- ФРАГМЕНТ ДОКУМЕНТА -
#####

Новая политическая ситуация, которая связана с началом экономических реформ и которая стала складываться в Китае с 80-х годов, позволила вновь заявить о себе тенденции синтеза культур Так, появилась теория "синтетического творения", главным теоретиком которой выступил Цзан Дайнань. Он призвал отказаться от "жесткого осевого мышления", т.е. от идеи антагонизма между Китаем и Западом. По его словам, требуется вступить на путь конвергенции китайской и западной культур.
Несмотря на все призывы к синтезу, попытки реализации последнего до сих пор фактически сводились к переводу философских идей собственной традиции на язык западной философии Это, с одной стороны, открывает и делает "восточную" традицию доступной внешнему миру, не ограниченному культурно-цивили-зационными пределами, тем самым способствуя складыванию некоего общего языка, необходимого для взаимопонимания. С другой стороны, использование различных философских языков оказывается благотворным не только для более полного выражения, но и для раскрытия различных культурных опытов, тем самым стимулируя в конечном счете процесс философствования как таковой.
Реформаторская позиция в индуизме проявляется прежде всего в отказе от идолопоклонства, от политеизма, от наделения божеств антропоморфными чертами. Индусские реформаторы акцентируют особую роль человека в мироздании. Свами Вивекананда (1863- 1902) - один из выдающихся индийских мыслителей и общественных деятелей нового времени - неустанно напоминал об особой, божественной природе человека. "Прежде всего, избавьтесь от ограниченного представления о Боге, - говорил он, обращаясь к соотечественникам, - и увидьте Его в каждом человеке - работающим тысячей рук, вкушающим всеми устами... Я не замкнутое маленькое создание, я - частица Космоса. Я - жизнь всех сыновей прошлого, я - душа Будды, Иисуса, Мухаммада... Встаньте, вот высшая вера. Вы едины со вселенной. В этом заключено истинное смирение, а не в том, чтобы ползать на четвереньках и объявлять себя грешником" (170).
Индусский реформатор мечтал о том, чтобы каждый индиец обрел веру в самого себя, избавился от внутреннего рабства, "каждый восстал гигантом, способным своротить горы мощью своего интеллекта, чтобы он стал бесконечным Богом" (171). Показательно при этом, что Вивекананда видел главное призвание человека в земном труде, а не в аскезе, уходе от мира. Сопоставляя "подлинного" человека с "кажущимся", Свами утверждал, что "человек - величайшее из живых существ, земной же мир труда - наилучшее местопребывание для него, ибо только здесь он получает самые большие возможности для самосовершенствования" (172).

#####

- ПРЕДОСТАВЛЕННЫЕ ЗАПИСИ -
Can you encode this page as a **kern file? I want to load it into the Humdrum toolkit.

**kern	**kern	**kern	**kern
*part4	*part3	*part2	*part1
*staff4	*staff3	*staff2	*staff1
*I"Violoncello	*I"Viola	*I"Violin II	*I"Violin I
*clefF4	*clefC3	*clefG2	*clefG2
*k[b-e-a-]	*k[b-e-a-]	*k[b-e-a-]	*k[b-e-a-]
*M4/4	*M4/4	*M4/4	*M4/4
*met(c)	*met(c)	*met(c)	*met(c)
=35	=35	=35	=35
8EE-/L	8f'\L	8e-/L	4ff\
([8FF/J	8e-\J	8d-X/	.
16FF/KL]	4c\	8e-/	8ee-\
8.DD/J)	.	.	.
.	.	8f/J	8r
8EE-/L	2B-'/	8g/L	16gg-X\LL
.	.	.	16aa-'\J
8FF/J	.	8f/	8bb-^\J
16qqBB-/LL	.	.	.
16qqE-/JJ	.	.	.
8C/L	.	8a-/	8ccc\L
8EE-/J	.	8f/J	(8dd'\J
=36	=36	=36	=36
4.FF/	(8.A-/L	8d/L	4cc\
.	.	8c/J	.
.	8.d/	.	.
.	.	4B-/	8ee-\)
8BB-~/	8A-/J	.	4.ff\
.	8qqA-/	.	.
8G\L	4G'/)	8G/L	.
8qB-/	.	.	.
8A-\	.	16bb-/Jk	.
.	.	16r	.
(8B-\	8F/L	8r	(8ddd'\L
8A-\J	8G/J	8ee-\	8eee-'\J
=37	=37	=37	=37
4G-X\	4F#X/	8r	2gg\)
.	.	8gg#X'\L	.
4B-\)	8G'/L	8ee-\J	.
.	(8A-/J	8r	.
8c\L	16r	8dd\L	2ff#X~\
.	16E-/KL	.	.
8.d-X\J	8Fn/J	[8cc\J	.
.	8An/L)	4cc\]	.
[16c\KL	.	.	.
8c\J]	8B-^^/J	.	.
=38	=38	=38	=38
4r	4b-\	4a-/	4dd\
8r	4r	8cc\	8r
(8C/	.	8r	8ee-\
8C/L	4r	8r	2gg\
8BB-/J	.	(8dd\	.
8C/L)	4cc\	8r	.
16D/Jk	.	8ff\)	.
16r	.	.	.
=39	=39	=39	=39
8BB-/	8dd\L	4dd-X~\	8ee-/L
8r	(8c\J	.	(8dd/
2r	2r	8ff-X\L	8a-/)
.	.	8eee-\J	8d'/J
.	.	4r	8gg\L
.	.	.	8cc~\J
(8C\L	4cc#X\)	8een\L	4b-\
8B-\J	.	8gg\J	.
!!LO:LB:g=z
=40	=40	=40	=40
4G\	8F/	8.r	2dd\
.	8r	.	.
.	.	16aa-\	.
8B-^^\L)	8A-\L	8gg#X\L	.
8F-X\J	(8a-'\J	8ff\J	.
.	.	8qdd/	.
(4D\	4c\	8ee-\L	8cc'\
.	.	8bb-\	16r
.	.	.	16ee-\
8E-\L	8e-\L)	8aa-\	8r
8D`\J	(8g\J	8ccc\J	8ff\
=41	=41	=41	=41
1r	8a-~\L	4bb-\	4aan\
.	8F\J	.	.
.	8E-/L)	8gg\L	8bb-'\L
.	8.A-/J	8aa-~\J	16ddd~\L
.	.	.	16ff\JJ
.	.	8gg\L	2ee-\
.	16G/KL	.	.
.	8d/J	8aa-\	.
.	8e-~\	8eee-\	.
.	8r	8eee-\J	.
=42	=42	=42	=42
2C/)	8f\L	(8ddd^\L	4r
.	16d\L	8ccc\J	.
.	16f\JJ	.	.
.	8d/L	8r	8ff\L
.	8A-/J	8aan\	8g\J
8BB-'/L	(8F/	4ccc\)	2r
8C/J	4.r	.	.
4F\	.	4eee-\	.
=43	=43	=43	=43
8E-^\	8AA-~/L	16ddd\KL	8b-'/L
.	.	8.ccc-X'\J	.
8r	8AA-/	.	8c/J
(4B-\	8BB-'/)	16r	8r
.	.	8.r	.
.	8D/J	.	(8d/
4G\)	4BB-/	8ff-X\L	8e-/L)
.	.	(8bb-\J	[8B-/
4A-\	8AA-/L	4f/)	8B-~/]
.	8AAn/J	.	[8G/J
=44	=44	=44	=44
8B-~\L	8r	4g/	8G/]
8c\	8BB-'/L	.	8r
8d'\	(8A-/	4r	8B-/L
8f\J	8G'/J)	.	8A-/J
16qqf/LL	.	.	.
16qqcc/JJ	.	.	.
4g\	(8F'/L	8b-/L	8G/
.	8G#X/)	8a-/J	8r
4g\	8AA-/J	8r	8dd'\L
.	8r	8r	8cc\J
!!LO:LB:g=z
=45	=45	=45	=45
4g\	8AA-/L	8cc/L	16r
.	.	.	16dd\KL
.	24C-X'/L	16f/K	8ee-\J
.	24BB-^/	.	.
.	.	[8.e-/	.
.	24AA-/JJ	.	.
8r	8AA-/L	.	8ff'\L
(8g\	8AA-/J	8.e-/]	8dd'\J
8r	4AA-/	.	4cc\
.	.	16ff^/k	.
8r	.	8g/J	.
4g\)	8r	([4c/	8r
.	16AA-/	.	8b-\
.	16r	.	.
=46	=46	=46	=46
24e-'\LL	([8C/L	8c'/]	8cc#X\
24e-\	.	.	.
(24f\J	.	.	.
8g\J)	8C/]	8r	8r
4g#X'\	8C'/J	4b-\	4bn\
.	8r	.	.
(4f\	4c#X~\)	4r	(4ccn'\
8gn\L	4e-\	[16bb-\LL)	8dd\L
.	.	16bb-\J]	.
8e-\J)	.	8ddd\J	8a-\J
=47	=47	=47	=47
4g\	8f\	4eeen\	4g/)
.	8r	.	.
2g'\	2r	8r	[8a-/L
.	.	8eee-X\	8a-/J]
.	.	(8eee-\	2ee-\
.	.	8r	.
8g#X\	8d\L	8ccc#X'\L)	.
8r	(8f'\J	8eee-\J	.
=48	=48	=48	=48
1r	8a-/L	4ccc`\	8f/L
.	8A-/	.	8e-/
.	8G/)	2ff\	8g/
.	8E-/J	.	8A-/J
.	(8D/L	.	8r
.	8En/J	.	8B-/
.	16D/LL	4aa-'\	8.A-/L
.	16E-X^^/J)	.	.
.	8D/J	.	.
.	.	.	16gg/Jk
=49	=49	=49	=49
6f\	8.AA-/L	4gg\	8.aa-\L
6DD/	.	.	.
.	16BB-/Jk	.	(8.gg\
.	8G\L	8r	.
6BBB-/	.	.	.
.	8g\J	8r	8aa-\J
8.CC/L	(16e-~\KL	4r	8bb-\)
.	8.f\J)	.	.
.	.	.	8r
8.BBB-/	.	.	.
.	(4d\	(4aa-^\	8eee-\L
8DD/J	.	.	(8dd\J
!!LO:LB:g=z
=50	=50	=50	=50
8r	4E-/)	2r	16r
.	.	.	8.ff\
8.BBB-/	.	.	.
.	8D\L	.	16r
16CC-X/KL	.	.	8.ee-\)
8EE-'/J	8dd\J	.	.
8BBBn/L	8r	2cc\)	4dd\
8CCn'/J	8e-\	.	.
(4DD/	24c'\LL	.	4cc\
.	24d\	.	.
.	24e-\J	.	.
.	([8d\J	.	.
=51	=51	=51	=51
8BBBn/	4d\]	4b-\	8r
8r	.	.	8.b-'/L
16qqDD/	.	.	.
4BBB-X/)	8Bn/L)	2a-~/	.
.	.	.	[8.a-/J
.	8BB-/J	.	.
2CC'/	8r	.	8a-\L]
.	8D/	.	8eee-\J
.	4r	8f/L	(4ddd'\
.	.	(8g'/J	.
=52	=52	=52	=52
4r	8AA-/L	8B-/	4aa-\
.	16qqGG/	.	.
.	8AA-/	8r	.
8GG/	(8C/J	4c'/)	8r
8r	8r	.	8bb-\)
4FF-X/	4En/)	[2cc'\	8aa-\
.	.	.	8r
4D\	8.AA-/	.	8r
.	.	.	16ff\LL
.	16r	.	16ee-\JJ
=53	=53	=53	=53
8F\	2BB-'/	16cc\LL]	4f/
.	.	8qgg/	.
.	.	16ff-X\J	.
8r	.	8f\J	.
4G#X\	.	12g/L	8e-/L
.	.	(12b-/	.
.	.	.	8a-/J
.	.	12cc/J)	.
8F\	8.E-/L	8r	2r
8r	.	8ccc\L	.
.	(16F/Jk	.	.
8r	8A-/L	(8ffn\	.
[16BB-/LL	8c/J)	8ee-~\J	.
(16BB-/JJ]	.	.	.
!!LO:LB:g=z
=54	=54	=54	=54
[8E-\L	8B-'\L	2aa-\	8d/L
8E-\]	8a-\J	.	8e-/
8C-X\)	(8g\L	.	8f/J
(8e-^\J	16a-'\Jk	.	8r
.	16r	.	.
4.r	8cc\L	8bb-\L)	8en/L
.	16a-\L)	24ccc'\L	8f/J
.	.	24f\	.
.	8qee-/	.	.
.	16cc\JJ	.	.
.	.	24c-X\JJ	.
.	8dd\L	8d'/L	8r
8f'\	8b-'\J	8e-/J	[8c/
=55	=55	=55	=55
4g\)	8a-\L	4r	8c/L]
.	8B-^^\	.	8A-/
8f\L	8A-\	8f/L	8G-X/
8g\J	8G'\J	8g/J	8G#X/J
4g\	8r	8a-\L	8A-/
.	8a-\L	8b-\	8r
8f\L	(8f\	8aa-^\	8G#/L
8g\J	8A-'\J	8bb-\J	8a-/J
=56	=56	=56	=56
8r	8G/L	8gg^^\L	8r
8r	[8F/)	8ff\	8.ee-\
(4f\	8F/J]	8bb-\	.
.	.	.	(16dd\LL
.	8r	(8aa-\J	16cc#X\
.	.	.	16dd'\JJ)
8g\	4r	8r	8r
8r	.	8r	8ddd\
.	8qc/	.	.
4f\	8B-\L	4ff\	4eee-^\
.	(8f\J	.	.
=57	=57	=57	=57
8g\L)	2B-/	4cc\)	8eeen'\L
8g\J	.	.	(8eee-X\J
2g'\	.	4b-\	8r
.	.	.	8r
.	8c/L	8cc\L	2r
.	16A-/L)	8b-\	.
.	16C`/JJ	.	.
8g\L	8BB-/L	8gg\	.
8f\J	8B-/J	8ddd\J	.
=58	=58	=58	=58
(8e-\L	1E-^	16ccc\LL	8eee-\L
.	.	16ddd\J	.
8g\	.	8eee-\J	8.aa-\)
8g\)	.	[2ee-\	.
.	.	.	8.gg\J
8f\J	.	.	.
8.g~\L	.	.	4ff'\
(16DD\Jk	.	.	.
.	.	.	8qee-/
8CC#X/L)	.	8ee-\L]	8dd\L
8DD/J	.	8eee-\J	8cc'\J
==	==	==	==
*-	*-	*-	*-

#####

- ЗАДАНИЯ К УПРАЖНЕНИЮ -
**1.** Определите, согласуются ли с фрагментом документа следующие утверждения, и подтвердите каждый ответ точной цитатой из него: (a) главным теоретиком теории "синтетического творения" был Цзан Дайнань; (b) Вивекананда видел главное призвание человека в аскезе; (c) попытки синтеза сводились к переводу западных философских идей на язык китайской традиции.
**2.** С какого времени, согласно фрагменту документа, в Китае стала складываться новая политическая ситуация?
**3.** Перепишите отрезок фрагмента документа от «Несмотря на все» до «философствования как таковой.», заменив «внешнему миру» на «остальному миру».
Для выполнения используйте только фрагмент документа.

- ОТВЕТЫ К УПРАЖНЕНИЮ -
**1.**
(a) Да: «появилась теория "синтетического творения", главным теоретиком которой выступил Цзан Дайнань».
(b) Нет: «Вивекананда видел главное призвание человека в земном труде, а не в аскезе, уходе от мира».
(c) Нет: «попытки реализации последнего до сих пор фактически сводились к переводу философских идей собственной традиции на язык западной философии».

**2.** С 80-х годов.

**3.**
Несмотря на все призывы к синтезу, попытки реализации последнего до сих пор фактически сводились к переводу философских идей собственной традиции на язык западной философии Это, с одной стороны, открывает и делает "восточную" традицию доступной остальному миру, не ограниченному культурно-цивили-зационными пределами, тем самым способствуя складыванию некоего общего языка, необходимого для взаимопонимания. С другой стороны, использование различных философских языков оказывается благотворным не только для более полного выражения, но и для раскрытия различных культурных опытов, тем самым стимулируя в конечном счете процесс философствования как таковой.